鴫原質店の弟さんです。
9月4日と5日は仙台で開催されているリサイクルショップのオークションに参加してきました。月初めに毎月開催されておりますが、2日間通して沢山の品物が売買され、私にとっても色々と勉強できるとても重要な場所です。
本日は、そのオークション会場でダイヤモンドリングとして出店されていた品物のお話です。そのお品物はこちら。2.045カラットの石がセッティングされているプラチナのリング。とても綺麗に光を反射していますが特定の角度から光を入れると白っぽく曇りのようなものがみえます。カットのされ方は非常に丁寧で、各エッジ(各面の角)もとても綺麗なものでした。
ダイヤモンドは非常に硬い鉱物でちょっとぶつけたなどでは傷つきません。その性質ゆえにダイヤモンド特有の傷のつき方があり、傷つくというより欠けるという症状がみられることがあったりします。例えば、石の表面のちょっとした傷つき方を見て、硬度が柔らかい石という判断をして、ダイヤモンドではないと断定することもありますが、この石に関してはそのような傷はありません。
また、画像でみても分かると思いますが内包物がありません。ルーペで覗いても視認できるインクルージョンはありません。光の反射が白っぽい単色のみなので、「ダイヤモンドなのか?」などと不思議に思いましたが、もしもこれがダイヤモンドだった場合は200万円以上の価値があります。
興味本位でルーペについている紫外線ライトで照らしてみました。
蛍光性なし!というかほんのりと赤色の反射が感じられます。何に反応してこういう色がでるのかは私ごときには理解できません。
その場にいた宝石屋さんに「この石って?」と聞くと、その方が事前に預かって色々な検査をしたところ「人工ダイヤモンド」だったということです。「今はやりのⅡ型ですか?」と聞いたところ「違う」という事です。「熱伝導率はどうでした?」と「弱い」と簡単な回答がありました。下見という最も重要で忙しい時間なので最低限の言葉だけの会話です。お仕事の邪魔になるのでそれ以上のことは聞けませんでした。その方の人工ダイヤという言葉だけではキュービックのような類似石なのか、それとも人口的に造られたダイヤモンドなのかは分かりませんが、これを天然のダイヤモンドとして判断して出品しているのであれば、荷主さんはものすごい大損をするはずです。

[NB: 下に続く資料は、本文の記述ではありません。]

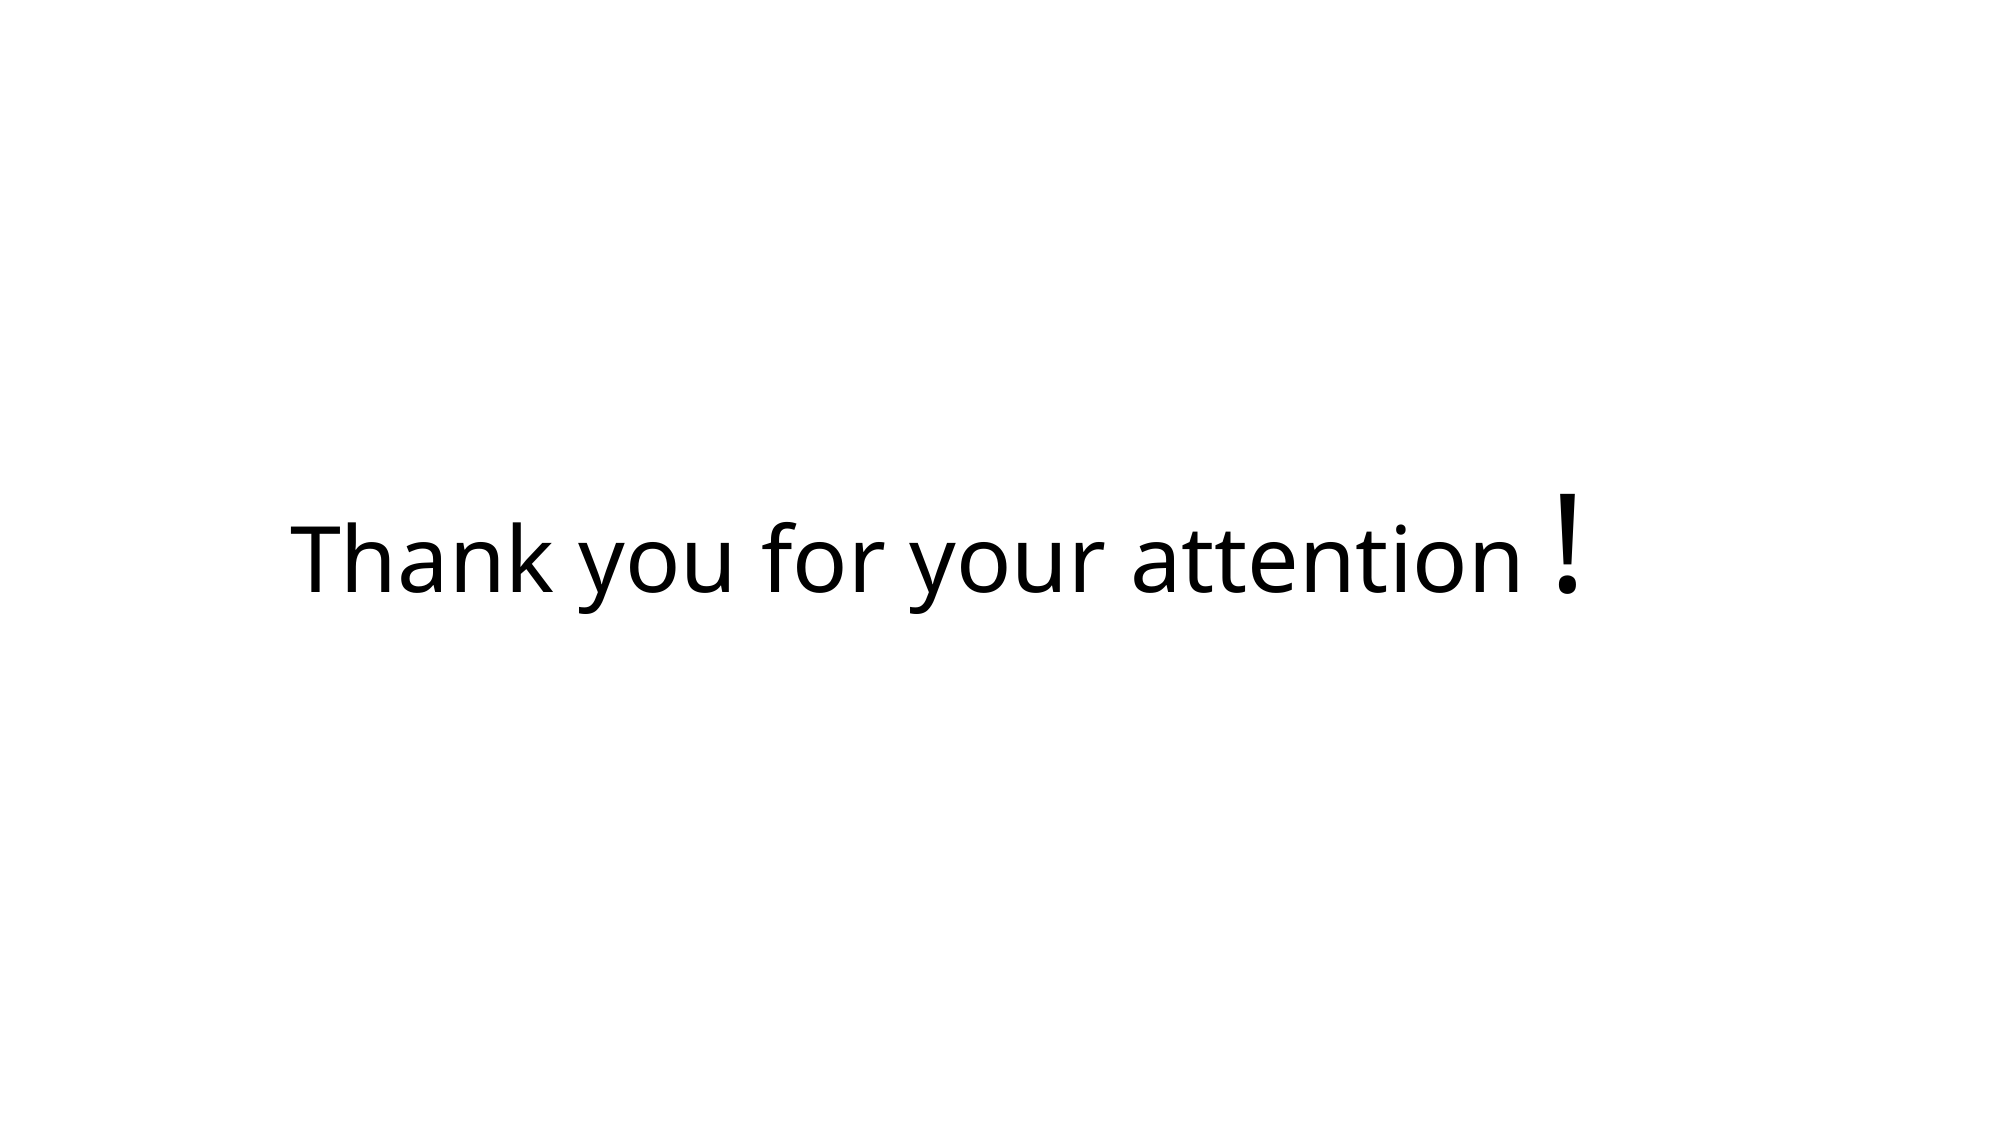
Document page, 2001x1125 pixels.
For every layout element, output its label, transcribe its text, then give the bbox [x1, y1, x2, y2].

title Thank you for your attention ! [275, 438, 2000, 657]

当店には機材が沢山あるので色々な検査ができますが、機材が無い店舗の場合、どういう基準で何を見て値段をつけているのだろうかと色々なことを想像してしまいました。この指輪は荷主さんがダイヤモンドとして判断してこの石にいくらかは値段をつけお客様から買ったのでしょうが、仮に鴫原質店でこの指輪の見積をした場合この類の石は値段をつけず、プラチナだけの買取値段になります。

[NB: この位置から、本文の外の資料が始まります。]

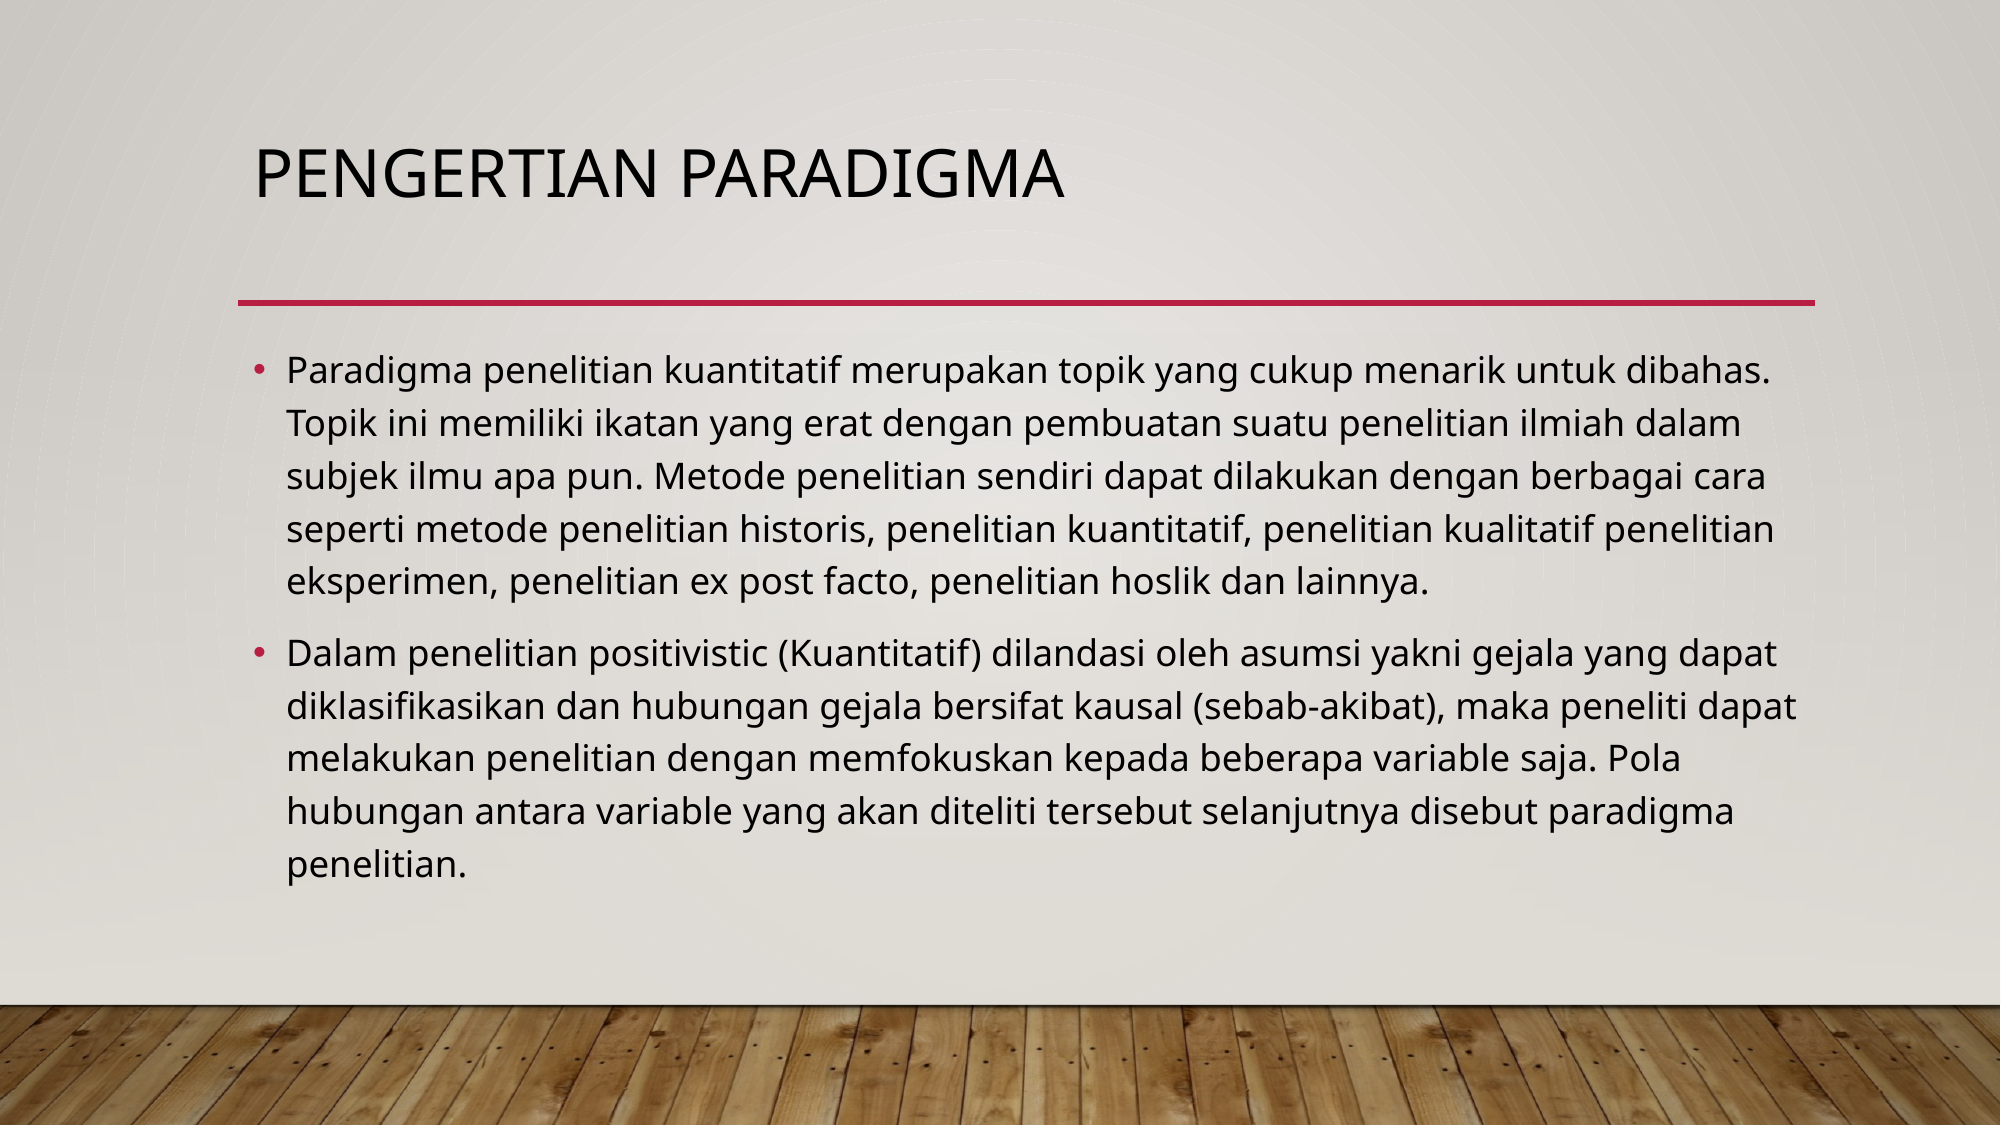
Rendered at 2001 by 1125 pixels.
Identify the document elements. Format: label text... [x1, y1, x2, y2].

picture [0, 1005, 2000, 1125]
list Paradigma penelitian kuantitatif merupakan topik yang cukup menarik untuk dibahas. Topik ini memiliki ikatan yang erat dengan pembuatan suatu penelitian ilmiah dalam subjek ilmu apa pun. Metode penelitian sendiri dapat dilakukan dengan berbagai cara seperti metode penelitian historis, penelitian kuantitatif, penelitian kualitatif penelitian eksperimen, penelitian ex post facto, penelitian hoslik dan lainnya. Dalam penelitian positivistic (Kuantitatif) dilandasi oleh asumsi yakni gejala yang dapat diklasifikasikan dan hubungan gejala bersifat kausal (sebab-akibat), maka peneliti dapat melakukan penelitian dengan memfokuskan kepada beberapa variable saja. Pola hubungan antara variable yang akan diteliti tersebut selanjutnya disebut paradigma penelitian. [238, 330, 1814, 897]
title Pengertian Paradigma [238, 131, 1814, 305]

お客さんの目線で見れば、この石がダイヤモンドかどうかなど関係ありません。自分の持ち物をより高く買ってくれるところがいいお店であり、それが例えお店の間違いであろうと関係ないのが現実です。私も複数店舗での見積もりを推奨する一人ではありますが、それはあくまでも、ダイヤモンドグレーディングの見解の違いがあるからで今回の件はそれ以前の話です。今回のように、この石をダイヤモンドとして買ってくれるお店があれば、見積もりが競合した場合に勝つ理由は全くありません。(もちろん勝とうとさえ思えませんけど)
もちろん、このようなケースが続けばそのお店は営業を続けることはできなくなると思いますが、お客さんはどんな風に当店を含む各店舗のことを見ているのかなどと色々と考えてしまいました。何にせよ、何度も書いていることですが、お見積はしっかりと出したいと思う今日この頃です。